PROBLEM TO SOLVE: Everything in the records below should be set down again, word for word.

DATASET:
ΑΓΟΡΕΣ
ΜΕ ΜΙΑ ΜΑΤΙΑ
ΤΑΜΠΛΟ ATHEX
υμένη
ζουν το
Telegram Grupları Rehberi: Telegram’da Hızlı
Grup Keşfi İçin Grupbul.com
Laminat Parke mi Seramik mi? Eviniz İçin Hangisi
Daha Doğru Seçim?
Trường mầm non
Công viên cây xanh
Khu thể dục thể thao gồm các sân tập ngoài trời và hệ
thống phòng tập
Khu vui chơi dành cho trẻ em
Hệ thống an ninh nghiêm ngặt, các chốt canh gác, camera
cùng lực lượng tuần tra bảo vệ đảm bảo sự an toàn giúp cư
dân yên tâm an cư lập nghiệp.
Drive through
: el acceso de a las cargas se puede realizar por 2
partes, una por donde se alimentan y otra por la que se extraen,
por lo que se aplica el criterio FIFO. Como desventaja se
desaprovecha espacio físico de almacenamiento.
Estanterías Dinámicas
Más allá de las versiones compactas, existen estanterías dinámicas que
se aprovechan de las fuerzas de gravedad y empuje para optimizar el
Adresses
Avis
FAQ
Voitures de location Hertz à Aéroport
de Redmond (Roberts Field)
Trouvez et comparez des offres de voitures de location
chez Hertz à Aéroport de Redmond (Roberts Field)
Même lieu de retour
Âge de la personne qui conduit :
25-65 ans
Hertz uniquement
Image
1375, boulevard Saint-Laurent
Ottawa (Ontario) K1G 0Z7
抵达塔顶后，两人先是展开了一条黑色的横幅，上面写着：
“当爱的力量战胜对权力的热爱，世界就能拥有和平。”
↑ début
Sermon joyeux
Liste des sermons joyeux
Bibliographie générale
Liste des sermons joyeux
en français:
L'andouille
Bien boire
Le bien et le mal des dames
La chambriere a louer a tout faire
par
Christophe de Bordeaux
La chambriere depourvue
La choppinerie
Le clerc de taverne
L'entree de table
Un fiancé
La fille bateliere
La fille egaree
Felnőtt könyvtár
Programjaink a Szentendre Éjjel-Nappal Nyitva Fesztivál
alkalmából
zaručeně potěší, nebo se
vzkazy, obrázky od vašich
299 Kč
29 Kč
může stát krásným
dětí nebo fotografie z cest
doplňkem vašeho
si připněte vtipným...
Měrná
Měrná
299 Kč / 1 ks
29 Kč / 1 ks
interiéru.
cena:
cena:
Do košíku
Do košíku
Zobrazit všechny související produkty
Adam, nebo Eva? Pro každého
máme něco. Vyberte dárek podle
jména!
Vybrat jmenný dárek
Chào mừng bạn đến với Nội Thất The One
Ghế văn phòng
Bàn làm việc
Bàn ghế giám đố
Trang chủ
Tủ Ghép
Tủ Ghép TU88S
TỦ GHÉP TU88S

FINISHED TASK:
ΑΓΟΡΕΣ
ΜΕ ΜΙΑ ΜΑΤΙΑ
ΤΑΜΠΛΟ ATHEX
υμένη
ζουν το
Telegram Grupları Rehberi: Telegram’da Hızlı
Grup Keşfi İçin Grupbul.com
Laminat Parke mi Seramik mi? Eviniz İçin Hangisi
Daha Doğru Seçim?
Trường mầm non
Công viên cây xanh
Khu thể dục thể thao gồm các sân tập ngoài trời và hệ
thống phòng tập
Khu vui chơi dành cho trẻ em
Hệ thống an ninh nghiêm ngặt, các chốt canh gác, camera
cùng lực lượng tuần tra bảo vệ đảm bảo sự an toàn giúp cư
dân yên tâm an cư lập nghiệp.
Drive through
: el acceso de a las cargas se puede realizar por 2
partes, una por donde se alimentan y otra por la que se extraen,
por lo que se aplica el criterio FIFO. Como desventaja se
desaprovecha espacio físico de almacenamiento.
Estanterías Dinámicas
Más allá de las versiones compactas, existen estanterías dinámicas que
se aprovechan de las fuerzas de gravedad y empuje para optimizar el
Adresses
Avis
FAQ
Voitures de location Hertz à Aéroport
de Redmond (Roberts Field)
Trouvez et comparez des offres de voitures de location
chez Hertz à Aéroport de Redmond (Roberts Field)
Même lieu de retour
Âge de la personne qui conduit :
25-65 ans
Hertz uniquement
Image
1375, boulevard Saint-Laurent
Ottawa (Ontario) K1G 0Z7
抵达塔顶后，两人先是展开了一条黑色的横幅，上面写着：
“当爱的力量战胜对权力的热爱，世界就能拥有和平。”
↑ début
Sermon joyeux
Liste des sermons joyeux
Bibliographie générale
Liste des sermons joyeux
en français:
L'andouille
Bien boire
Le bien et le mal des dames
La chambriere a louer a tout faire
par
Christophe de Bordeaux
La chambriere depourvue
La choppinerie
Le clerc de taverne
L'entree de table
Un fiancé
La fille bateliere
La fille egaree
Felnőtt könyvtár
Programjaink a Szentendre Éjjel-Nappal Nyitva Fesztivál
alkalmából
zaručeně potěší, nebo se
vzkazy, obrázky od vašich
299 Kč
29 Kč
může stát krásným
dětí nebo fotografie z cest
doplňkem vašeho
si připněte vtipným...
Měrná
Měrná
299 Kč / 1 ks
29 Kč / 1 ks
interiéru.
cena:
cena:
Do košíku
Do košíku
Zobrazit všechny související produkty
Adam, nebo Eva? Pro každého
máme něco. Vyberte dárek podle
jména!
Vybrat jmenný dárek
Chào mừng bạn đến với Nội Thất The One
Ghế văn phòng
Bàn làm việc
Bàn ghế giám đố
Trang chủ
Tủ Ghép
Tủ Ghép TU88S
TỦ GHÉP TU88S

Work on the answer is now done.